When we first looked at the microfinance market it was in a pretty immature phase. This was our second investment in a microfinance security, a step on from the first which benefitted from the substantial cornerstone investment of a quasi governmental agency in the US, which helped the fund to reach critical mass and attract other investors. I don’t think many other funds like ours were willing to get involved, when the instrument was unproven and we knew it would lack liquidity.

For these reasons we kept our investment quite small in the context of the fund, but at $1,000,000 still meaningful in the impact that it could have. The fund used the money it raised to lend to more than 20 different microfinance institutions around the world in countries as diverse as Peru, Bosnia and Indonesia. In turn these institutions would lend very small amounts (hundreds rather than thousands of dollars) to individuals as start-up capital for small businesses. Examples of customers from the last newsletter include a musician in Mongolia who set up a business producing dobros, a banjo-like instrument sold in the local market, and a teacher in Azerbaijan, who made silk tapestries to supplement her salary.

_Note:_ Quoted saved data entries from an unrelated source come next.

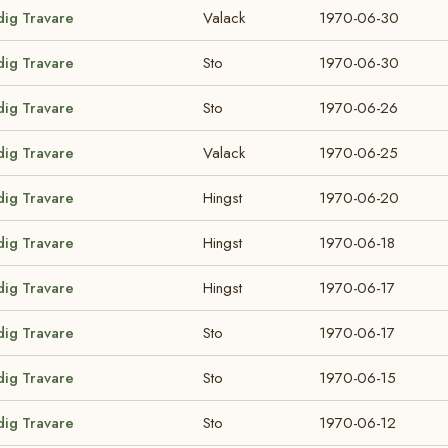
dig Travare
Valack
1970-06-30
dig Travare
Sto
1970-06-30
dig Travare
Sto
1970-06-26
dig Travare
Valack
1970-06-25
dig Travare
Hingst
1970-06-20
dig Travare
Hingst
1970-06-18
dig Travare
Hingst
1970-06-17
dig Travare
Sto
1970-06-17
dig Travare
Sto
1970-06-15
dig Travare
Sto
1970-06-12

The microfinance industry has run into some difficulty over the last couple of years, as allegations of poor practices by some have led to political and reputational problems for the sector. The issues have been most high profile in India, where some microfinance institutions (MFIs) were accused of heavy handed tactics in recovering loans and some borrowers had reportedly committed suicide as a result of repayment difficulties. Part of the role of a fund manager such as DWM is to scrutinise the lending policies and practices of those MFIs that it lends money to, giving us some comfort not just from an ethical perspective, but also from a commercial viewpoint given the negative impact that this kind of allegation has had on the industry. Political pressure can be less predictable. After a bout of political unrest in Equador and Bolivia just over 5 years ago, this fund was set up explicity to avoid exposure to these two countries (hence the name XXEB – ex Equador and Bolivia). In the event these countries would probably have been relative havens of stability over the last five years, especially when compared to the problems experienced in Nicaragua, where the president had led a populist “no-pay” movement against the microfinance industry and corruption problems were uncovered.

As a collateralised loan obligation (CLO) structure, our interest was in the so-called ‘mezzanine tranche’ of debt security - meaning that in the event of inadequate cash-flows, other investors with junior debt and equity holdings ranking below us in the capital structure would be most at risk. Ultimately, the problems in Nicaragua were enough to damage those investors that ranked beneath our security, but our investment was unharmed, although at one stage it looked like it would be quite a close run thing.

So what have we learnt? First, that not all microfinance creates positive social benefit, so a robust research process is critical to ensure that benefits will be achieved. Second, that the social responsibility of the lending process is an essential check in reducing financial risk and delivering more sustainable financial outcomes. Third, that diversification is critical, as so much relies upon the political climate - something that can change dramatically with every electoral cycle. Despite all this, however, we have seen this industry and its financing mature over the last five years. The options for investing in this sector are now much broader, and are increasingly becoming available to a range of specialist and mainstream investors.